● DATA FOR REVIEW

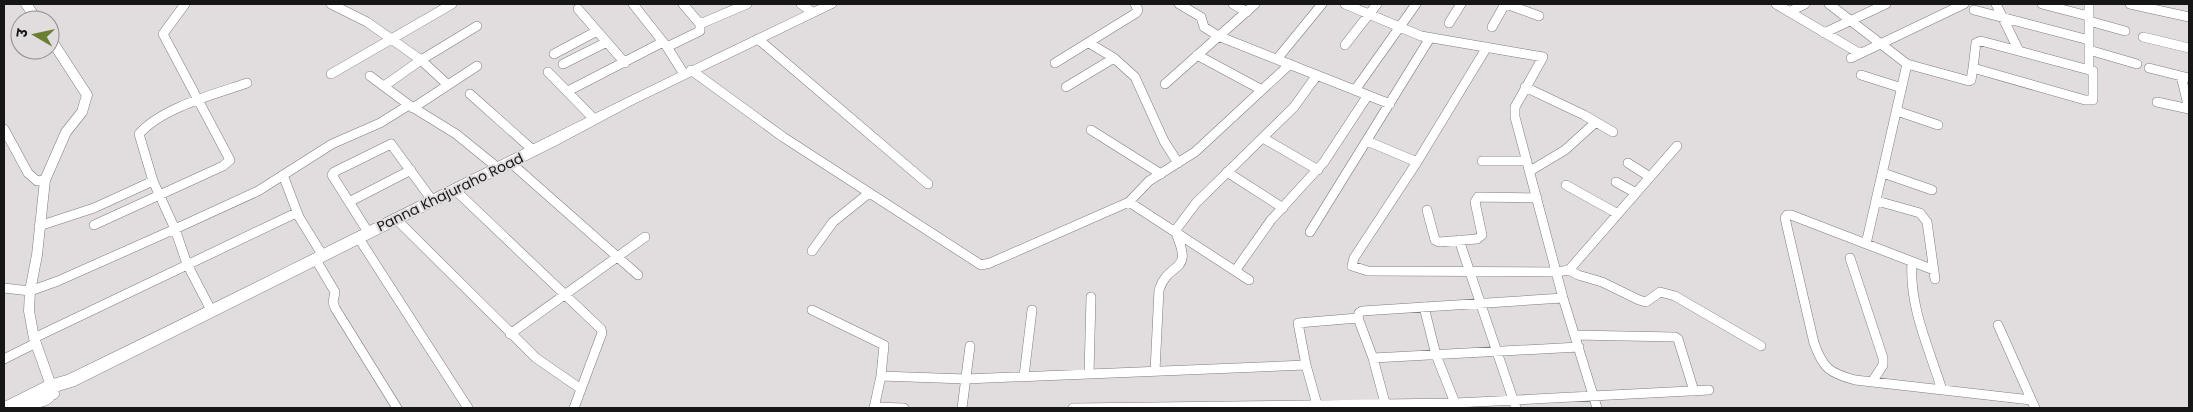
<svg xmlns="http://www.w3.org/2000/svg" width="2193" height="412" font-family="Poppins,'Noto Sans Devanagari',sans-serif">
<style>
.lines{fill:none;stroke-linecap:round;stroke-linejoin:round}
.minor-casing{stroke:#7f7c7e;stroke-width:10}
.tertiary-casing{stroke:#7f7c7e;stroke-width:11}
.primary-casing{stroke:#7f7c7e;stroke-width:1}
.minor{stroke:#fff;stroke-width:9}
.tertiary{stroke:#fff;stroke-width:10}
.primary{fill:#fff;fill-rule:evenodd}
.labels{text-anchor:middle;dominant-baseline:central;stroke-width:4;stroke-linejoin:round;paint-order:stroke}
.street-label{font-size:14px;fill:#171617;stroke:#e1dddf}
</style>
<rect width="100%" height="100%" fill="#e1dddf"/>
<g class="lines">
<defs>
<path id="minor" d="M331,4L367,22L421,60L384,86
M633,4L667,47L684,74
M801,4L812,12
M1179,4L1201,17L1204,27L1218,36L1390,104
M1233,4L1247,12
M1345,4L1421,36L1543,57L1515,107V117L1563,298L1597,408
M1506,4L1539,16
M1776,4L1859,53
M1829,4L1907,64L1866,244
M1996,4L2019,51
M2042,4L2088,16
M2089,4V70
M2130,4L2189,17
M578,9L625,63
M1974,10L2089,40
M1789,12L1805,4
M2089,21L2125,31
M1449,23L1461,4
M700,24L747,4
M1492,27L1505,4
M1824,33L1886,4
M2143,37L2189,48
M758,39L928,184
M1981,41L2093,71V100H2085L1973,68L1976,43Z
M1089,43L1114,58L1135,77L1164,141L1178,163
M1345,45L1377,4
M667,47L700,31V24L683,4
M1487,47L1417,162L1354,258L1352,266L1368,271L1557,272L1569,270L1677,146
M2089,50L2137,64
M554,54L597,31
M1197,55L1262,90
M1851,58L1964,4
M1277,59L1322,4
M1055,63L1136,13L1138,10L1135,4
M563,64L607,42
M1907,64L1969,81L1971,80L1973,68
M2149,68L2189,78
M691,70L783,137L981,265L990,263L1129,202L1249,280
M548,72L594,119
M331,74L452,4
M1861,75L1902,88
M370,76L409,105L456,134L498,168
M2181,76L2189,109
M1165,84L1255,4
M448,85L421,60L477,26
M1066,87L1114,58
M1525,87L1584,115L1613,132
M1355,90L1416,4
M568,91L663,42
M470,94L534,151
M2157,102L2189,109
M413,108L477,66
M1897,111L1938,125
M4,129L28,173L37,181L45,180
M1091,130L1161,174
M1263,138L1318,170
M1367,141L1417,162
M1482,161H1527
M510,162L638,275
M1628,163L1650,177
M1530,171L1565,150L1596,122
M1227,172L1283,208
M1883,173L1932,190
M283,175L299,217L323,256
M1616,182L1636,193
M1566,185L1618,214
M454,189L601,329L602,333L574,408
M1877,201L1920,213L1927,222L1935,279
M349,202L411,170
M1129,202L1149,181L1195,152L1290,64
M1427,210L1435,240L1439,242L1477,239L1482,235L1475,202L1478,197L1537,198
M395,218L536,358L581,389
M94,225L223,166L230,160L163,34L185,4
M39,226L94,208L153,181
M368,232L332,175L334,172L391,144L432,200
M1310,232L1430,38
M358,237L468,408
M1459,240L1516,408
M812,251L833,222L869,193
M1850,258L1883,358V365L1872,382
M316,260L335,292L333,302L335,308L397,408
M1912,262C1909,307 1929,348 1942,390
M1569,270L1578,275L1602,282L1639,300L1646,302L1660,292L1675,296L1761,346
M1934,270L1791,215H1787L1785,218L1814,343C1823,368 1829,373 1855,380L2031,400
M1235,271L1271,220L1324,162L1368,95
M4,288L30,291L58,281L175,229L258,191L332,144L380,123L409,105
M1424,307L1436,355L1457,408
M812,310L884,345L881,376
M212,312L187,264L175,229L153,181L139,134C161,108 215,94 247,83
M1998,325L2035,408
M510,334L645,237
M1575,335L1675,337L1678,339L1694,391
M34,338L296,213
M1373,358L1579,347
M4,359L36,343
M1155,371L1159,290C1169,259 1195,276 1175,231L1196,203L1294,107L1317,75
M1089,374L1091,297
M1024,376L1032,310
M1385,403L1373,358L1358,318L1359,313L1362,311L1563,298
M874,407L904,408
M874,408L881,376L966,379L1306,365
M962,408L970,346
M1073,408L1456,403L1709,390
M1318,408L1306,365L1298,323L1358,318"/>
<path id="tertiary" d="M26,4L37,20
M50,38L87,95L82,112L66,132L45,180L37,255L30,291L29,311L34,338L54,394"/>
<path id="primary" d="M821,4H837L835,7L634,104L559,144L75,386L52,393L55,398C47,412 19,408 4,408V402L46,381L67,375C319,253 568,124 821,4Z"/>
</defs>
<use href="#minor" class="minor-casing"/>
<use href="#tertiary" class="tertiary-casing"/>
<use href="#primary" class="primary-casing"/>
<use href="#minor" class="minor"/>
<use href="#tertiary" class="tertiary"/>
<use href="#primary" class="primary"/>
</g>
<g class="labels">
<g class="street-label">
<text transform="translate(450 192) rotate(-26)">Panna Khajuraho Road</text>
</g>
</g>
<rect width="2193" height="412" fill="none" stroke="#171617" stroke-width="10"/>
<g transform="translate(35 35) rotate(279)"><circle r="24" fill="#e1dddf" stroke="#908d8f"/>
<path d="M0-4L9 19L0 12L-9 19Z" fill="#698032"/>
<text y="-8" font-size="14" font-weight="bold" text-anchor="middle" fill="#171617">उ</text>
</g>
</svg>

● TASK INSTRUCTIONS
Show the lines of the data that hold the word "middle".

● FINAL ANSWER
.labels{text-anchor:middle;dominant-baseline:central;stroke-width:4;stroke-linejoin:round;paint-order:stroke}
<text y="-8" font-size="14" font-weight="bold" text-anchor="middle" fill="#171617">उ</text>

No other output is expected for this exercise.